■ EXERCISE OBJECTIVE
Arrange the lines of all the items below as one numbered list, leaving out any blank lines.

↓↓↓

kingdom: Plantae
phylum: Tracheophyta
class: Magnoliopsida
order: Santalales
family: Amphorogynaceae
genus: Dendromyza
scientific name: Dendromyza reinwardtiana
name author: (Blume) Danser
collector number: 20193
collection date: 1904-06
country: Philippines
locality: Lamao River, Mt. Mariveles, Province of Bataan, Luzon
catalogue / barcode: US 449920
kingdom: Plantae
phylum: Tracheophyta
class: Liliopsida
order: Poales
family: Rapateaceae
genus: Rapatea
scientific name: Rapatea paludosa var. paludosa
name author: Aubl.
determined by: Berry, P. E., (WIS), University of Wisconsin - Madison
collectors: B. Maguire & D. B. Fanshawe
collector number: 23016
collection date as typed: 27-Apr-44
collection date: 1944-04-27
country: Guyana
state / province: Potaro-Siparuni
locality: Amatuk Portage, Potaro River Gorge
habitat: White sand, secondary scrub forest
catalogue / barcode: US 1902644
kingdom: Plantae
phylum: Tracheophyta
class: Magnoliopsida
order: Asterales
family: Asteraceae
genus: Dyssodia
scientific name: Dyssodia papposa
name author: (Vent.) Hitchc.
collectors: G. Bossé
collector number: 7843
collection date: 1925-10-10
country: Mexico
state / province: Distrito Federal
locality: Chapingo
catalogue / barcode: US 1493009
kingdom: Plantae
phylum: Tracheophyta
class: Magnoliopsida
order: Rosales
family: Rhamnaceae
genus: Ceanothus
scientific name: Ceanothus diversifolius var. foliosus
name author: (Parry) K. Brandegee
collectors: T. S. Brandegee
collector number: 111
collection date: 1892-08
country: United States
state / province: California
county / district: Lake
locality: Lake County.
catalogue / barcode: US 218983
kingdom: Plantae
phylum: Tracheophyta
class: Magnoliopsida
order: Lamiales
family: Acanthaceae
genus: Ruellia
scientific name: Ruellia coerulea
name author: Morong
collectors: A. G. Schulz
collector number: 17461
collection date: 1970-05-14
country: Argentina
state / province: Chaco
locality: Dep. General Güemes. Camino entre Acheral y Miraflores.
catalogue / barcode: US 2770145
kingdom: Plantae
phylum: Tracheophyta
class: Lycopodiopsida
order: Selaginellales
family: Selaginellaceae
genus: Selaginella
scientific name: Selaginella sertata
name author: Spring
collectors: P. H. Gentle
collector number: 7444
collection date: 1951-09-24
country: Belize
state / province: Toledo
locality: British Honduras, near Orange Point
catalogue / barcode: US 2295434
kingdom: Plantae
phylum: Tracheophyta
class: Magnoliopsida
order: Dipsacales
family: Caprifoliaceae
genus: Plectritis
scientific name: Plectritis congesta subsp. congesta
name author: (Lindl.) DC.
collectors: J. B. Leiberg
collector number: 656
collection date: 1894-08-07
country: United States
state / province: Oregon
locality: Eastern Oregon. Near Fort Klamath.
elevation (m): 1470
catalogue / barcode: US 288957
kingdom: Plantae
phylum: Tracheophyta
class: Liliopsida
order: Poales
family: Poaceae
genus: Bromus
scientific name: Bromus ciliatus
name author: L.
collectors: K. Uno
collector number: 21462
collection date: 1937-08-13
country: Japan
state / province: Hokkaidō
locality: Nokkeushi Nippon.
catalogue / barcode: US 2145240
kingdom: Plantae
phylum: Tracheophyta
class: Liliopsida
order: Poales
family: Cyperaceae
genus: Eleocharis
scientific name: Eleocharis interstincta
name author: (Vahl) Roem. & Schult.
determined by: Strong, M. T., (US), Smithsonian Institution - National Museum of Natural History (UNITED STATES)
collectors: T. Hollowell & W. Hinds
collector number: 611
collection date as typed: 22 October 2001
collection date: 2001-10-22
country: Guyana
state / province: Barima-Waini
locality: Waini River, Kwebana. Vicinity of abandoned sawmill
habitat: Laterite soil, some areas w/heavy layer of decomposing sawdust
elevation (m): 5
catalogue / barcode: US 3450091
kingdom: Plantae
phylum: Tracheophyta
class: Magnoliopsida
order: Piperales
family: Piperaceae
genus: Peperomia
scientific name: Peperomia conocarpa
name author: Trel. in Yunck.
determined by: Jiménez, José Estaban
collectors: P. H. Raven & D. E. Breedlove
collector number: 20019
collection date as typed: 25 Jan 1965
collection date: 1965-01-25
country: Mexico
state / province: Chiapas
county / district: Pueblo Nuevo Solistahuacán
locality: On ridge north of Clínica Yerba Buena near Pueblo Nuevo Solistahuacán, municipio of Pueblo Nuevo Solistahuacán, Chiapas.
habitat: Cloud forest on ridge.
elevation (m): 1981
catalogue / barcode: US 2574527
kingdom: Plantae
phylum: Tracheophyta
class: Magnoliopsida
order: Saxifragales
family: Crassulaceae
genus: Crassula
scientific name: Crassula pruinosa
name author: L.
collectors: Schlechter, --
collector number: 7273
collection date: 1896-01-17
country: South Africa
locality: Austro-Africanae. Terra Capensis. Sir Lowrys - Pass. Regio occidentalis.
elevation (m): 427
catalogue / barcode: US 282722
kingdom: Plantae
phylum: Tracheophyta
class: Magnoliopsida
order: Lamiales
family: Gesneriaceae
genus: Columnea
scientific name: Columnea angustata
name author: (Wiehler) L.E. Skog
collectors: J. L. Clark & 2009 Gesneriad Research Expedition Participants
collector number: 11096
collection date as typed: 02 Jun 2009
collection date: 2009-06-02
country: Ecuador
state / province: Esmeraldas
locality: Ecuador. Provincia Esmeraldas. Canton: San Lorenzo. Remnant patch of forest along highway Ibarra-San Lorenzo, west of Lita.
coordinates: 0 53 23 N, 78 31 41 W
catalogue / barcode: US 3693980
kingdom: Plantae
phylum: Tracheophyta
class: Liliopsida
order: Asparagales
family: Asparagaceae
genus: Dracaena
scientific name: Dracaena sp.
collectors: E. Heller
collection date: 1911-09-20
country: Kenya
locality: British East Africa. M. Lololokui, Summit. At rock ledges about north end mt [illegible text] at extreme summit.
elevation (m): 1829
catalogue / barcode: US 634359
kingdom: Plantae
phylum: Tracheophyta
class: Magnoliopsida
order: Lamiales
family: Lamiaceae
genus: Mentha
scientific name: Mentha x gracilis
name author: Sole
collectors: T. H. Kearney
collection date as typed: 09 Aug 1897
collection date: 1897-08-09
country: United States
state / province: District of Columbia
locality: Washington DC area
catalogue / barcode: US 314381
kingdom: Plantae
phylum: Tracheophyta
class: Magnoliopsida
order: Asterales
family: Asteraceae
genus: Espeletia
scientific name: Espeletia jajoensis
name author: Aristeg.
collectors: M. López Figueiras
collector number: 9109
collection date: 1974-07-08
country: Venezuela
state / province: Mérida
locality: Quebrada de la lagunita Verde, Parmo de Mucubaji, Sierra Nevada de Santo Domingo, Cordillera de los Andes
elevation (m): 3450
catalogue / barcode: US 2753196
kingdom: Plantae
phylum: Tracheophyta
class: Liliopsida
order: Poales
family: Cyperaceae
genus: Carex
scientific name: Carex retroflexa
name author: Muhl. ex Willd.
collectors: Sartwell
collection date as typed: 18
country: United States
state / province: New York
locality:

↑↑↑

■ TASK RESPONSE
1. kingdom: Plantae
2. phylum: Tracheophyta
3. class: Magnoliopsida
4. order: Santalales
5. family: Amphorogynaceae
6. genus: Dendromyza
7. scientific name: Dendromyza reinwardtiana
8. name author: (Blume) Danser
9. collector number: 20193
10. collection date: 1904-06
11. country: Philippines
12. locality: Lamao River, Mt. Mariveles, Province of Bataan, Luzon
13. catalogue / barcode: US 449920
14. kingdom: Plantae
15. phylum: Tracheophyta
16. class: Liliopsida
17. order: Poales
18. family: Rapateaceae
19. genus: Rapatea
20. scientific name: Rapatea paludosa var. paludosa
21. name author: Aubl.
22. determined by: Berry, P. E., (WIS), University of Wisconsin - Madison
23. collectors: B. Maguire & D. B. Fanshawe
24. collector number: 23016
25. collection date as typed: 27-Apr-44
26. collection date: 1944-04-27
27. country: Guyana
28. state / province: Potaro-Siparuni
29. locality: Amatuk Portage, Potaro River Gorge
30. habitat: White sand, secondary scrub forest
31. catalogue / barcode: US 1902644
32. kingdom: Plantae
33. phylum: Tracheophyta
34. class: Magnoliopsida
35. order: Asterales
36. family: Asteraceae
37. genus: Dyssodia
38. scientific name: Dyssodia papposa
39. name author: (Vent.) Hitchc.
40. collectors: G. Bossé
41. collector number: 7843
42. collection date: 1925-10-10
43. country: Mexico
44. state / province: Distrito Federal
45. locality: Chapingo
46. catalogue / barcode: US 1493009
47. kingdom: Plantae
48. phylum: Tracheophyta
49. class: Magnoliopsida
50. order: Rosales
51. family: Rhamnaceae
52. genus: Ceanothus
53. scientific name: Ceanothus diversifolius var. foliosus
54. name author: (Parry) K. Brandegee
55. collectors: T. S. Brandegee
56. collector number: 111
57. collection date: 1892-08
58. country: United States
59. state / province: California
60. county / district: Lake
61. locality: Lake County.
62. catalogue / barcode: US 218983
63. kingdom: Plantae
64. phylum: Tracheophyta
65. class: Magnoliopsida
66. order: Lamiales
67. family: Acanthaceae
68. genus: Ruellia
69. scientific name: Ruellia coerulea
70. name author: Morong
71. collectors: A. G. Schulz
72. collector number: 17461
73. collection date: 1970-05-14
74. country: Argentina
75. state / province: Chaco
76. locality: Dep. General Güemes. Camino entre Acheral y Miraflores.
77. catalogue / barcode: US 2770145
78. kingdom: Plantae
79. phylum: Tracheophyta
80. class: Lycopodiopsida
81. order: Selaginellales
82. family: Selaginellaceae
83. genus: Selaginella
84. scientific name: Selaginella sertata
85. name author: Spring
86. collectors: P. H. Gentle
87. collector number: 7444
88. collection date: 1951-09-24
89. country: Belize
90. state / province: Toledo
91. locality: British Honduras, near Orange Point
92. catalogue / barcode: US 2295434
93. kingdom: Plantae
94. phylum: Tracheophyta
95. class: Magnoliopsida
96. order: Dipsacales
97. family: Caprifoliaceae
98. genus: Plectritis
99. scientific name: Plectritis congesta subsp. congesta
100. name author: (Lindl.) DC.
101. collectors: J. B. Leiberg
102. collector number: 656
103. collection date: 1894-08-07
104. country: United States
105. state / province: Oregon
106. locality: Eastern Oregon. Near Fort Klamath.
107. elevation (m): 1470
108. catalogue / barcode: US 288957
109. kingdom: Plantae
110. phylum: Tracheophyta
111. class: Liliopsida
112. order: Poales
113. family: Poaceae
114. genus: Bromus
115. scientific name: Bromus ciliatus
116. name author: L.
117. collectors: K. Uno
118. collector number: 21462
119. collection date: 1937-08-13
120. country: Japan
121. state / province: Hokkaidō
122. locality: Nokkeushi Nippon.
123. catalogue / barcode: US 2145240
124. kingdom: Plantae
125. phylum: Tracheophyta
126. class: Liliopsida
127. order: Poales
128. family: Cyperaceae
129. genus: Eleocharis
130. scientific name: Eleocharis interstincta
131. name author: (Vahl) Roem. & Schult.
132. determined by: Strong, M. T., (US), Smithsonian Institution - National Museum of Natural History (UNITED STATES)
133. collectors: T. Hollowell & W. Hinds
134. collector number: 611
135. collection date as typed: 22 October 2001
136. collection date: 2001-10-22
137. country: Guyana
138. state / province: Barima-Waini
139. locality: Waini River, Kwebana. Vicinity of abandoned sawmill
140. habitat: Laterite soil, some areas w/heavy layer of decomposing sawdust
141. elevation (m): 5
142. catalogue / barcode: US 3450091
143. kingdom: Plantae
144. phylum: Tracheophyta
145. class: Magnoliopsida
146. order: Piperales
147. family: Piperaceae
148. genus: Peperomia
149. scientific name: Peperomia conocarpa
150. name author: Trel. in Yunck.
151. determined by: Jiménez, José Estaban
152. collectors: P. H. Raven & D. E. Breedlove
153. collector number: 20019
154. collection date as typed: 25 Jan 1965
155. collection date: 1965-01-25
156. country: Mexico
157. state / province: Chiapas
158. county / district: Pueblo Nuevo Solistahuacán
159. locality: On ridge north of Clínica Yerba Buena near Pueblo Nuevo Solistahuacán, municipio of Pueblo Nuevo Solistahuacán, Chiapas.
160. habitat: Cloud forest on ridge.
161. elevation (m): 1981
162. catalogue / barcode: US 2574527
163. kingdom: Plantae
164. phylum: Tracheophyta
165. class: Magnoliopsida
166. order: Saxifragales
167. family: Crassulaceae
168. genus: Crassula
169. scientific name: Crassula pruinosa
170. name author: L.
171. collectors: Schlechter, --
172. collector number: 7273
173. collection date: 1896-01-17
174. country: South Africa
175. locality: Austro-Africanae. Terra Capensis. Sir Lowrys - Pass. Regio occidentalis.
176. elevation (m): 427
177. catalogue / barcode: US 282722
178. kingdom: Plantae
179. phylum: Tracheophyta
180. class: Magnoliopsida
181. order: Lamiales
182. family: Gesneriaceae
183. genus: Columnea
184. scientific name: Columnea angustata
185. name author: (Wiehler) L.E. Skog
186. collectors: J. L. Clark & 2009 Gesneriad Research Expedition Participants
187. collector number: 11096
188. collection date as typed: 02 Jun 2009
189. collection date: 2009-06-02
190. country: Ecuador
191. state / province: Esmeraldas
192. locality: Ecuador. Provincia Esmeraldas. Canton: San Lorenzo. Remnant patch of forest along highway Ibarra-San Lorenzo, west of Lita.
193. coordinates: 0 53 23 N, 78 31 41 W
194. catalogue / barcode: US 3693980
195. kingdom: Plantae
196. phylum: Tracheophyta
197. class: Liliopsida
198. order: Asparagales
199. family: Asparagaceae
200. genus: Dracaena
201. scientific name: Dracaena sp.
202. collectors: E. Heller
203. collection date: 1911-09-20
204. country: Kenya
205. locality: British East Africa. M. Lololokui, Summit. At rock ledges about north end mt [illegible text] at extreme summit.
206. elevation (m): 1829
207. catalogue / barcode: US 634359
208. kingdom: Plantae
209. phylum: Tracheophyta
210. class: Magnoliopsida
211. order: Lamiales
212. family: Lamiaceae
213. genus: Mentha
214. scientific name: Mentha x gracilis
215. name author: Sole
216. collectors: T. H. Kearney
217. collection date as typed: 09 Aug 1897
218. collection date: 1897-08-09
219. country: United States
220. state / province: District of Columbia
221. locality: Washington DC area
222. catalogue / barcode: US 314381
223. kingdom: Plantae
224. phylum: Tracheophyta
225. class: Magnoliopsida
226. order: Asterales
227. family: Asteraceae
228. genus: Espeletia
229. scientific name: Espeletia jajoensis
230. name author: Aristeg.
231. collectors: M. López Figueiras
232. collector number: 9109
233. collection date: 1974-07-08
234. country: Venezuela
235. state / province: Mérida
236. locality: Quebrada de la lagunita Verde, Parmo de Mucubaji, Sierra Nevada de Santo Domingo, Cordillera de los Andes
237. elevation (m): 3450
238. catalogue / barcode: US 2753196
239. kingdom: Plantae
240. phylum: Tracheophyta
241. class: Liliopsida
242. order: Poales
243. family: Cyperaceae
244. genus: Carex
245. scientific name: Carex retroflexa
246. name author: Muhl. ex Willd.
247. collectors: Sartwell
248. collection date as typed: 18
249. country: United States
250. state / province: New York
251. locality:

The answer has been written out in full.